“I remember to start with that day in Sacramento when I first entered a classroom, able to understand some fifty stray English words” (Rodriguez 535). Richard Rodriguez, who is the author of the essay “Private Language, Public Language”, introduces how he was raised and lived as well as how he felt growing up in the States as an immigrant family. After reading the Rodriguez’s essay, there are several points as well as the experiences that I was able to relate, perhaps because I share a similar background as the writer himself.
Language as he says is separated by “Just opening or closing the screen door” (Rodriguez 537), the differences were simple as being home speaking his own language and staying within the world of the gringos, or white English speaking person. He also explains the differences on how Rodriguez expressed Spanish as a private language and English as a public language, and what those two languages meant to him emotionally as well as mentally.
Rodriguez expresses his emotional feeling as he entered the classroom and heard the nun call out his name in English for the first time. “Quickly I turned to see my mother’s face dissolve in a watery blur behind the pebbled glass door” (Rodriguez 535). Being in a different environment and without anyone to rely on he was feeling confused and scared, and even seeing his mother with in a watery eyes did not give him any more comfort to begin with.
Rodriguez was also very sensitive to the sounds. “I heard her sound out: Rich-heard Road-ree-guess” (Rodriguez 535). He was not used to the soft spoken sounds of the words especially with his name. Hearing his name spoken out in English made him even more feel like an outsider that did not belong with the crowd.
Another characteristic can be not having sense of belonging to the society. “We lived among gringos and only a block from the biggest, whitest houses” (Rodriguez 535). Although his family had a pride for being hard working family and being able to cope with in America, his family never felt welcome by the neighbors as well. His personality also changes when he is in public with stranger, which is a non-family member. “Walking down the sidewalk, under the canopy of talk trees, I’d warily notice the suddenly silent neighborhood kids who stood warily watching me” (Rodriguez 537).

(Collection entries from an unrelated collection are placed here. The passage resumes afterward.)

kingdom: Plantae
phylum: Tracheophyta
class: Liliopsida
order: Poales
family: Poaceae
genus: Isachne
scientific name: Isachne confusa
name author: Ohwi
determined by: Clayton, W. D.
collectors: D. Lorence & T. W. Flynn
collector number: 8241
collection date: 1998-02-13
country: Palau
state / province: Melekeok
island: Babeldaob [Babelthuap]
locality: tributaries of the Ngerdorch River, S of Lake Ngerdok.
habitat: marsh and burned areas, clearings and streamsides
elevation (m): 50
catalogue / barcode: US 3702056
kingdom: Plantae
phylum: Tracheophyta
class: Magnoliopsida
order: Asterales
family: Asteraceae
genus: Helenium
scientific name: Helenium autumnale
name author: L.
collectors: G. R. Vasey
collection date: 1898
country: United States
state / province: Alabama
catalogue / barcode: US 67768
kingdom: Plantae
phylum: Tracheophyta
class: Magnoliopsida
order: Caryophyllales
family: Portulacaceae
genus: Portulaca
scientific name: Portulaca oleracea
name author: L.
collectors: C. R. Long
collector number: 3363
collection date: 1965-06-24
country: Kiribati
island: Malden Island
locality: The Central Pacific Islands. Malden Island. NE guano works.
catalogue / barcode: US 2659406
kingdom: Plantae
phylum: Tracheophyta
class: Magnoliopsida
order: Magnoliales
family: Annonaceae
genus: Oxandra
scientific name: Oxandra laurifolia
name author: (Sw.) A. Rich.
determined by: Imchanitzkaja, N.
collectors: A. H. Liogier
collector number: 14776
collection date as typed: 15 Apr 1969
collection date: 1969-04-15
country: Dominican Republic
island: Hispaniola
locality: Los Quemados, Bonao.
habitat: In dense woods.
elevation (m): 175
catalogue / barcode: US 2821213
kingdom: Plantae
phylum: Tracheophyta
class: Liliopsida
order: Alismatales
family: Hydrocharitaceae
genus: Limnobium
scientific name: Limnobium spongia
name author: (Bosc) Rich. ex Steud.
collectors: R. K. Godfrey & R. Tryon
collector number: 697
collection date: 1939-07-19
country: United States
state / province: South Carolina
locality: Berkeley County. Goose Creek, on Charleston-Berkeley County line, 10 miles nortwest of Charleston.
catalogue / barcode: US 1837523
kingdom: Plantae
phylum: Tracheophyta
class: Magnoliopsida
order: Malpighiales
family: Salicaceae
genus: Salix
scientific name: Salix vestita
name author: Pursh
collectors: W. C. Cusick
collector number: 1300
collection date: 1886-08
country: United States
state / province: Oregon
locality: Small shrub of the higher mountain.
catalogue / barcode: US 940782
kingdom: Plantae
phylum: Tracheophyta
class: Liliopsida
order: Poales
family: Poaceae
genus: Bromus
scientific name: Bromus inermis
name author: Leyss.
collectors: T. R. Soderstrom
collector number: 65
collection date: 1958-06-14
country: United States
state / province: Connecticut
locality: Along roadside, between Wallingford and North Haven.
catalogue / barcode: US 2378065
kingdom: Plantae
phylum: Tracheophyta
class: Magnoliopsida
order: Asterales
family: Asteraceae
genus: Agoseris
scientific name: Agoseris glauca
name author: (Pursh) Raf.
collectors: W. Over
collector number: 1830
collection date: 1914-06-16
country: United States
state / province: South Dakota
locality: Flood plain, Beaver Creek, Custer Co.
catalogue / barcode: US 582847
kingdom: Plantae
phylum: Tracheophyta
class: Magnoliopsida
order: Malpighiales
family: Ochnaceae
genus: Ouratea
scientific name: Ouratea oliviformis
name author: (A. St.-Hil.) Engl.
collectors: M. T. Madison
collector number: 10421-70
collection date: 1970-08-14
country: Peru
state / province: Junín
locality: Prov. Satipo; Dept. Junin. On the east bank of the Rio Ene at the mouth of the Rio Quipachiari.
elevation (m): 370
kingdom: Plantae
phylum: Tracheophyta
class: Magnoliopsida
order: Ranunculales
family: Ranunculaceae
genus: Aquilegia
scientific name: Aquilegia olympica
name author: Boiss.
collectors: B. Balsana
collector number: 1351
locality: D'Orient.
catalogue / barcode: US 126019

Rodriguez was not the only one who did not have the confidence and felt comfortable in English. “In public, my father and mother spoke hesitant, accented, not always grammatical English” (Rodriguez 536). They were not ashamed of where they came from but because they were well aware of the fact that they did not sound like gringos. Their voice and the tones were lower compared to when they spoke in Spanish. “I was unable to hear my own sounds, but I know very well that I spoke English poorly” (Rodriguez 536).
He was never too embarrassed about how his parents did not speak English fluently because they went about with their life very well and coped with their issues on their own. However, he could not hide the fact that he got nervous when he was at presence with his father. “Hearing them, I’d grow nervous, my clutching trust in their protection and power weakened” (Rodriguez, 537). “The very first chance that I got, I evaded his grasp and ran on ahead into the dark, skipping with feigned boyish exuberance” (Rodriguez 537).
On the other hand, the situation completely changes when his family is at home and being able to express their feelings and thought in their own language. “Spanish seemed to me the language of home. It became the language of joyful return” (Rodriguez 537). He also felt loved and made him feel like he was valued. “My parents would say something to me and I would feel embraced by the sounds of their words” (Rodriguez 537). Regardless of location and the times, whenever he encounters and hears the private language, the Spanish, he expresses how he feels close to home and finds himself at ease. “Spanish speakers, rather seemed related to me, for I sensed that we shared – through our language-the experience of feeling apart from los gringos” (Rodriguez 537).
Overall, after reading Rodriguez essay, I was able to relate and understand every aspect of the points. I grew up in the States forced to learn English just like Rodriguez had to in his childhood. I was able to connect with the fear he had, the feeling of being an outsider, and not being able to find comfort with the surrounding. Rodriguez referred Spanish as a private language due to the fact that Spanish was spoken only at home and only his kind of people, which are gringos can understand. On the other hand, English was referred as public language not only because he was forced to speak in order to go about his daily routine and able to blend in with others but also every non gringos spoke English. However, as he reached his adulthood he found comfort with his background, his ancestors and learned to appreciate the multicultural experiences. Rodriguez states in his essay, drawing a complete line between private and public language is not a healthy thought to have, but being proud of having the opportunity to understand two different cultures is a great gain after all.
Richard, Rodregez. “Private Language, Public Language.” Strategies for Successful Writing: A Rhetoric, Research guide, Reader, and Handbook, Ninth Edition. Ed. Reinking, James A., R.v.d. Osten, and First Osten. Boston: Prentice Hall, 2011. eBook.